As the old man went away, she found herself gazing at Aragorn with wonder. She had thought it strange that he had asked for athelas when none had ever attributed any potent healing properties to it, but the verses of the poem recited stuck to her mind. They now began to make more sense. She watched as he breathed on the dry leaves brought by the young errand-runner Bergil, crushing and casting them into steaming water. Whatever small doubt she had as to the true identity of the man dispersed the moment Faramir opened his eyes. The joy flooding her was mingled with awe, and she lifted her gaze to Aragorn. It seemed to her that a new light had come into his grey eyes, and many years fallen from his shoulders; he looked young and powerful as a lord of Men of old.
She reclaimed her seat by her cousin's bed when the new King bade him rest and departed. Faramir's eyes were closed but they flickered open as she touched his brow. His fever had gone down. Ioreth and the woman by her took their leave then, wishing Faramir good rest.
"How do you feel?" asked Idrin, dipping the cloth in water and cooling his skin.
"Refreshed, much lighter in thought and heart," he replied, looking at her through heavy-lidded eyes.
The healer turned to the lad who had been standing nearby, overjoyed by the man's recovery. "Bergil, could you go to the kitchens and bring some food for the Lord Faramir?"
"Yes, Mistress Healer," came the eager reply, and the boy darted outside, still grinning widely.
Idrin walked briskly down the corridor, in the direction she had come from a scarce two hours ago. She felt vexed with herself for forgetting to address the issue in its proper time. While she had no doubt the Rohir knew, it was her obligation as a healer to have mentioned it. As she stopped outside the door, an angry voice from within spat out a harsh word in an unfamiliar language; she did not need much imagination to identify it as a curse. A twinge of sudden fear pricked at her, and she knocked urgently on the wood, receiving what sounded like a verbal response muffled by grunts.

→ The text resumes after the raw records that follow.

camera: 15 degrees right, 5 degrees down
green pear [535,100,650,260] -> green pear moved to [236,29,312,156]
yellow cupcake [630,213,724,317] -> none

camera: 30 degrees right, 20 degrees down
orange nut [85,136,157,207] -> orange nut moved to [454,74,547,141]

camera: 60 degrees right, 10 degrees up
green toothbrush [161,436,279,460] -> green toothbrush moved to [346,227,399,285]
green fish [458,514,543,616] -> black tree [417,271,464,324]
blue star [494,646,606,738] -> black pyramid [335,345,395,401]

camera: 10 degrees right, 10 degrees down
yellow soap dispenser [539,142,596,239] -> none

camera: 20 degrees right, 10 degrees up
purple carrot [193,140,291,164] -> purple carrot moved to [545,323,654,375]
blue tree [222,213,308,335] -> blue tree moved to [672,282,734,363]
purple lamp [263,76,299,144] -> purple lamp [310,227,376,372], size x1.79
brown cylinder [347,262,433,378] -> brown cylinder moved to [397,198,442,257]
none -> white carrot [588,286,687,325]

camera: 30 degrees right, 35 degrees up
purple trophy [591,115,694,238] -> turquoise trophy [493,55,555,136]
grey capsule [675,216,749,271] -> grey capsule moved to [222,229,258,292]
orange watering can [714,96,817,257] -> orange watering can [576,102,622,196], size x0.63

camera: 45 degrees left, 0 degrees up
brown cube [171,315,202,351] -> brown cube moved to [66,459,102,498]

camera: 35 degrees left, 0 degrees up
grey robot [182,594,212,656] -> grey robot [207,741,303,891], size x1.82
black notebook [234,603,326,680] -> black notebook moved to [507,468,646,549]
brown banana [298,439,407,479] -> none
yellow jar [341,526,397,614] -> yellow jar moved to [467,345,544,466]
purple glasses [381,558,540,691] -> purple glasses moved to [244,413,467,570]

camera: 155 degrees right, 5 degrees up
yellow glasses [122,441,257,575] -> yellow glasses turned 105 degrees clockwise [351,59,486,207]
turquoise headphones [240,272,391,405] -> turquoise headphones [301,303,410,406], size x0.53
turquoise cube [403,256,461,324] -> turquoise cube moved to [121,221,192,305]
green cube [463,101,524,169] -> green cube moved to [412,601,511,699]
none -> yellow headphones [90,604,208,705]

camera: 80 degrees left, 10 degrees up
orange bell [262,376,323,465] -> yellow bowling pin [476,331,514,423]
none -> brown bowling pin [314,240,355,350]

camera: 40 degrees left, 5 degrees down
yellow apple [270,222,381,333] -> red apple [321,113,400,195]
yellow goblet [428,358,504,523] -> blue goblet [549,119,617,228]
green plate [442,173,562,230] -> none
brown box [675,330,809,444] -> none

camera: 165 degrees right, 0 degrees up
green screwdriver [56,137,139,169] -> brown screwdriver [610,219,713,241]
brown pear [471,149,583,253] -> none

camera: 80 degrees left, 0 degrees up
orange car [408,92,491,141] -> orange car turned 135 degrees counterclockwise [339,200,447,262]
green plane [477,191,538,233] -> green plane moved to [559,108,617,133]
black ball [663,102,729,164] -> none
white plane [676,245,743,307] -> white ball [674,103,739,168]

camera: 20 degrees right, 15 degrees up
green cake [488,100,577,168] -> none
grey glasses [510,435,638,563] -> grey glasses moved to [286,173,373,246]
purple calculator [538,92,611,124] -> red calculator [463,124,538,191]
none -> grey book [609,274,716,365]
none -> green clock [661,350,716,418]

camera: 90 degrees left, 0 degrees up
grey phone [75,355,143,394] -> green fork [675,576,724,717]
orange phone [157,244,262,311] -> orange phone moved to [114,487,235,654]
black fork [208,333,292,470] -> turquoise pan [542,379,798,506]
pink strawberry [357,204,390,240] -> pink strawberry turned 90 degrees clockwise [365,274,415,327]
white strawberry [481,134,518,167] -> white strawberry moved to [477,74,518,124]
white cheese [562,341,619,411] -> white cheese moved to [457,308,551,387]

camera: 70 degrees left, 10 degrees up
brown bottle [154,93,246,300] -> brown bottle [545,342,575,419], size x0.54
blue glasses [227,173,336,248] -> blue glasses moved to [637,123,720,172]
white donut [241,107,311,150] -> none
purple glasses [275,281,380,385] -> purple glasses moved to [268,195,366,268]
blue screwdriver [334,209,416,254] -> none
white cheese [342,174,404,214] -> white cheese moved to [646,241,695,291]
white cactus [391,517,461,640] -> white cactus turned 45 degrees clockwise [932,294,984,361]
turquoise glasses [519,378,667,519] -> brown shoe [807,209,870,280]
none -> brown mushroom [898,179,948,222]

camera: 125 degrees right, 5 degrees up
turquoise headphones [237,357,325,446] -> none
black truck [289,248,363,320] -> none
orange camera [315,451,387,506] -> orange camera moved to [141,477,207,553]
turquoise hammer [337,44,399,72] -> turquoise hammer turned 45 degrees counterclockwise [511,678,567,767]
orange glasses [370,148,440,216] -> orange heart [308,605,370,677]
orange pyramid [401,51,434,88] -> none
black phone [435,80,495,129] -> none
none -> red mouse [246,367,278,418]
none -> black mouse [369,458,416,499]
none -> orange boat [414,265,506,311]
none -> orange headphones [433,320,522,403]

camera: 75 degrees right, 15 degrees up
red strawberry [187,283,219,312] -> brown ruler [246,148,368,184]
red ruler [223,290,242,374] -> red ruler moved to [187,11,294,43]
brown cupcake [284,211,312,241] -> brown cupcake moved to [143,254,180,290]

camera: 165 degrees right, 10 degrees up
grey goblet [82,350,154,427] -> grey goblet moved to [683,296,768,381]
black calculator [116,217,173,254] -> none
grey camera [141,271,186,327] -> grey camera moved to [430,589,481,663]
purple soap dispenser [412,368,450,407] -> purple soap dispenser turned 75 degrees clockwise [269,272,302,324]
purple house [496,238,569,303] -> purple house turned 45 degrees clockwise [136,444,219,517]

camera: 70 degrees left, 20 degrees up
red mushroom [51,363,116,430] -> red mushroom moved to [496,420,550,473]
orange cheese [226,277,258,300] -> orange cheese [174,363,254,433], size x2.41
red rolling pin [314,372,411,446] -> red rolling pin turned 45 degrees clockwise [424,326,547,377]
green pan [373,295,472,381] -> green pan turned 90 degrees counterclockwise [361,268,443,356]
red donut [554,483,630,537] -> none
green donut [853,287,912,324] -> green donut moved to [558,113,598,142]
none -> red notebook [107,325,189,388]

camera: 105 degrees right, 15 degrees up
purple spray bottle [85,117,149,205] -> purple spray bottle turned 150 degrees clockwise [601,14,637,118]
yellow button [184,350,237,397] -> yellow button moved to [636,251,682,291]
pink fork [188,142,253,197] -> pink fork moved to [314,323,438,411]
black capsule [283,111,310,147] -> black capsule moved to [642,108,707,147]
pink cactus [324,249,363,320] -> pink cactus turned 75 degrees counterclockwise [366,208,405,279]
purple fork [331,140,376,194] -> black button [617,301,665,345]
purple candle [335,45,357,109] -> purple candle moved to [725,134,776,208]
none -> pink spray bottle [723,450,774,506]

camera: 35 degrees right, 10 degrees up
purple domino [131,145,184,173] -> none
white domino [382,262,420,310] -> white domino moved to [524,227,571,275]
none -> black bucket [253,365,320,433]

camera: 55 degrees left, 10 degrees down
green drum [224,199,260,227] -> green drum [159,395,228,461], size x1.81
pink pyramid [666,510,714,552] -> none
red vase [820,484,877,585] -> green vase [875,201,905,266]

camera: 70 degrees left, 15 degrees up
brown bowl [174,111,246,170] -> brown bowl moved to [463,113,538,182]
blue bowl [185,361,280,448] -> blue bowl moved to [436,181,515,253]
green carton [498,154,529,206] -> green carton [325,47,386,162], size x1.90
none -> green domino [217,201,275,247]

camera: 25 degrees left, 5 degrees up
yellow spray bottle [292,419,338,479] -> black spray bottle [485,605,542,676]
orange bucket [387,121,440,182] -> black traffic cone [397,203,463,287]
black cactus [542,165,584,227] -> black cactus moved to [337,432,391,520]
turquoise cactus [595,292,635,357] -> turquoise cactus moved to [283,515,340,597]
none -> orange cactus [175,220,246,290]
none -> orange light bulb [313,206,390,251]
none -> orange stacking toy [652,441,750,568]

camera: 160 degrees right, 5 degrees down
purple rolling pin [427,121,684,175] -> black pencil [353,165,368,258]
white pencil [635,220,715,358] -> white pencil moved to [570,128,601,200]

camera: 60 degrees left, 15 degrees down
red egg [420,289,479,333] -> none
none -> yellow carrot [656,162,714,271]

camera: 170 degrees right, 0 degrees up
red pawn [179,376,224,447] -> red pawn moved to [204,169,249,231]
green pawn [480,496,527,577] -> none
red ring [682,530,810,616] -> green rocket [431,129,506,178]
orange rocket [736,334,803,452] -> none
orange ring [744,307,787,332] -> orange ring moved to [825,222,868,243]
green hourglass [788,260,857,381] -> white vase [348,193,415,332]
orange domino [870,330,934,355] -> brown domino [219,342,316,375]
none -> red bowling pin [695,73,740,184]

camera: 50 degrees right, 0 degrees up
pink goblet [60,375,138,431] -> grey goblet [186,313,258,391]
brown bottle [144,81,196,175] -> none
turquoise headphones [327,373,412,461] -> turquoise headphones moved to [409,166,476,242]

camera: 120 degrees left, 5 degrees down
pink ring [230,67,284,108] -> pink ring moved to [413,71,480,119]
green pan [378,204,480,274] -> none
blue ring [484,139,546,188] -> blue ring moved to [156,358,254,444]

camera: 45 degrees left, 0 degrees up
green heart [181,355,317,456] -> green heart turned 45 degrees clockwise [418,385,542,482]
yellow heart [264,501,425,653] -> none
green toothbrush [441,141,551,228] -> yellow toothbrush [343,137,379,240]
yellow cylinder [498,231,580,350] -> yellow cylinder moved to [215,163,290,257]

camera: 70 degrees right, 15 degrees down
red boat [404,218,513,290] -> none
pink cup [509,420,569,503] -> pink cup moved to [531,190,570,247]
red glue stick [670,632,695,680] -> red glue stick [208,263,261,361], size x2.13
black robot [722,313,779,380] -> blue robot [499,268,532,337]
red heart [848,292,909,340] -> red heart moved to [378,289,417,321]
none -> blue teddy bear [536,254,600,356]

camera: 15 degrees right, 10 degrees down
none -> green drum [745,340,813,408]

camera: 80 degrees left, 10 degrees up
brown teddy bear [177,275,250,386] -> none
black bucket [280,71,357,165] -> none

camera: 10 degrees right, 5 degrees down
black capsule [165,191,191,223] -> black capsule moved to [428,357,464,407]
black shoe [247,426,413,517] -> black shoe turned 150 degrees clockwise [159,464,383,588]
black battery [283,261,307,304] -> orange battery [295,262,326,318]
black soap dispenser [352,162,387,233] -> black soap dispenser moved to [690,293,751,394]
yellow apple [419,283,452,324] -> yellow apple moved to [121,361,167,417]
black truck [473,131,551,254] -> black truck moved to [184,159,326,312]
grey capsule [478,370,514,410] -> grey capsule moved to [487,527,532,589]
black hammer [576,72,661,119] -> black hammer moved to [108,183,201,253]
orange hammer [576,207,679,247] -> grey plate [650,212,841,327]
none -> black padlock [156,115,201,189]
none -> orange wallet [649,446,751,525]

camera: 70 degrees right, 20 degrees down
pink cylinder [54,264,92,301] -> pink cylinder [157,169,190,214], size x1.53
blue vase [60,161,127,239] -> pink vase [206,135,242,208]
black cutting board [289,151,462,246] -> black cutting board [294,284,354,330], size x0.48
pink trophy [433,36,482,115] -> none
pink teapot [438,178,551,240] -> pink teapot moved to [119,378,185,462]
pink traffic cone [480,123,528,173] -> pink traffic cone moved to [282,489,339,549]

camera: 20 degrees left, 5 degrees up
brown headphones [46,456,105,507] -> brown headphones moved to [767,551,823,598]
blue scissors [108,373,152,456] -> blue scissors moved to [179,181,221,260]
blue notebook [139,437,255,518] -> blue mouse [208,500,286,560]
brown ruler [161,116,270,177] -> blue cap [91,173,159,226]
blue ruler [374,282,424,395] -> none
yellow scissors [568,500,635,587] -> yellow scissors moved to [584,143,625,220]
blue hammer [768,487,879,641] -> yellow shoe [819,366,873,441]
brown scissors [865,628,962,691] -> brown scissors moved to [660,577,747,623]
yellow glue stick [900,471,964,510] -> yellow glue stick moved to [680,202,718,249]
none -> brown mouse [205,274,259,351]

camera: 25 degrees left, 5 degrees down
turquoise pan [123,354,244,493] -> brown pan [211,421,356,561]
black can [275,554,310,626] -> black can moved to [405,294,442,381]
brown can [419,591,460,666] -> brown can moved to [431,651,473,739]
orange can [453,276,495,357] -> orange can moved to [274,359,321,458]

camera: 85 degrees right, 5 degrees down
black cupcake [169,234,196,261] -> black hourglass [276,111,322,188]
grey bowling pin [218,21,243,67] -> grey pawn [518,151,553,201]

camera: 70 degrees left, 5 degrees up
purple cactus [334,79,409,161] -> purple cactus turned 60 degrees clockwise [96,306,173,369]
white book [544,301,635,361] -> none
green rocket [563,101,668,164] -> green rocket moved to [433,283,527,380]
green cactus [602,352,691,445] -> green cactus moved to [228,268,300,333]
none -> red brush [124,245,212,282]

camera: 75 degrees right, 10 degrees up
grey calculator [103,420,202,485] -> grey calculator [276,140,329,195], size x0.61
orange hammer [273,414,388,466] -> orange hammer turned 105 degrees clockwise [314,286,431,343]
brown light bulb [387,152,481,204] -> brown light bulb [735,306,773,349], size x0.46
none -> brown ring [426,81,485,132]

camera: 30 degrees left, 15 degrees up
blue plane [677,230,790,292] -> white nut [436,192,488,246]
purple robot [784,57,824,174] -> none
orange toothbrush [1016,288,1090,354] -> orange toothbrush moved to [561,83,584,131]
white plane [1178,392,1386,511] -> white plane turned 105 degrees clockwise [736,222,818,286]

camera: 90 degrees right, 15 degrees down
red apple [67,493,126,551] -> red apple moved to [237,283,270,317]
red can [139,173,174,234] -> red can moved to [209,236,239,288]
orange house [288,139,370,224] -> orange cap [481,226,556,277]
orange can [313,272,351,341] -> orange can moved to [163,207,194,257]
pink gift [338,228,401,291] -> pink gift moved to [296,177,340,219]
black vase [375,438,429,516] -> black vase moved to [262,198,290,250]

Éothain glanced up as she entered. He was sitting on the bed, a sheet wrapped around his waist and falling to his feet, his upper body bare and his wet hair brushing his shoulders in a dark-golden cascade. He used one edge of the sheet to dab at the criss-cross of stitches on his calf; the dressing was lying at his feet. Idrin started at his unanticipated state of half-nakedness, but his leg claimed her full attention. Her peripheral vision taking in the room rather subconsciously, she saw that the bathtub was filled with water, a small puddle glistening on the floor. Her fear had been realised. She rushed forward.
"Let me help." She went to a cupboard and took out gauze and a tin.
"I am afraid I was unsuccessful in preventing the dressing from getting wet," said the Rider as she knelt by him, placing the items she carried beside the stack of fresh clothes folded neatly on one corner of the bed.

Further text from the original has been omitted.